ウイルス検出は減少、ワンクリック詐欺の増加傾向は止まらず - IPAまとめ
情報処理推進機構(IPA)は、2009年2月のウイルスや不正アクセスに関する届け出状況をまとめた。「ワンクリック不正請求」に関する相談件数が大幅に増加し、再び深刻化する兆しを見せている。
2月のウイルス検出数は約12万8000件で、1月の約15万9000件から19.1ポイントの大幅減となった。また同日中に発見された同種のウイルスを1件とカウントする届出件数は1463件で、1月の1860件から21.3ポイント減少した。
検出数の1位は「Netsky」の約11万3000件で全体の87.7%を占めた。2位は「Mytob」で約4600件、3位は「Mydoom」で約2400件、4位は「Downad」で約2000件と続く。届出件数の1位も「Netsky」で、「Mydoom」「Mytob」と続く。4位は「Autorun」で、100件の届出があった。
不正アクセスの届出件数は9件で、1月の10件から微減した。そのうち被害のあったものは6件で、内訳は侵入1件、DoS攻撃1件、なりすまし3件、不正プログラム埋込1件だった。また35件の相談が寄せられ、そのうち14件で被害が発生している。
不正アクセス被害は、SQLインジェクション攻撃によるデータベースの改ざんだった。不正なスクリプトが埋め込まれ、サイトを閲覧したユーザーがウイルスに感染するおそれもあった。さらに攻撃による大量のアクセスによってサーバの応答が悪くなり、サイトが閲覧しにくくなる被害も報告されている。
2月に同機構に寄せられた相談件数は1051件で、1月の960件から拡大した。
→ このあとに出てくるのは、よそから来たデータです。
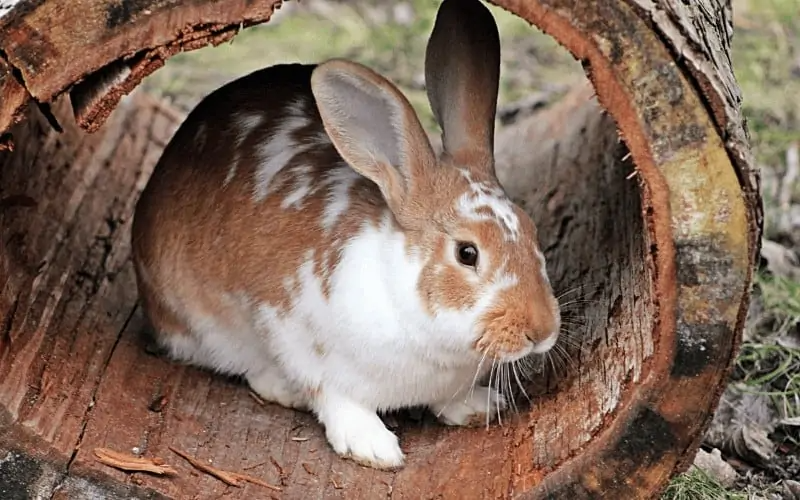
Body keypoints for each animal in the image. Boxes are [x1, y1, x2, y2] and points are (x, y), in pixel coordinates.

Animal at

なかでも「ワンクリック不正請求」に関する相談は355件で1月の243件から急増しており、昨年末から増加傾向が続いている。
また「偽セキュリティ対策ソフトの押し売り行為」に関する相談が17件、Winnyに関する相談が7件、「情報詐取を目的として特定の組織に送られる不審なメール」に関する相談は5件寄せられた。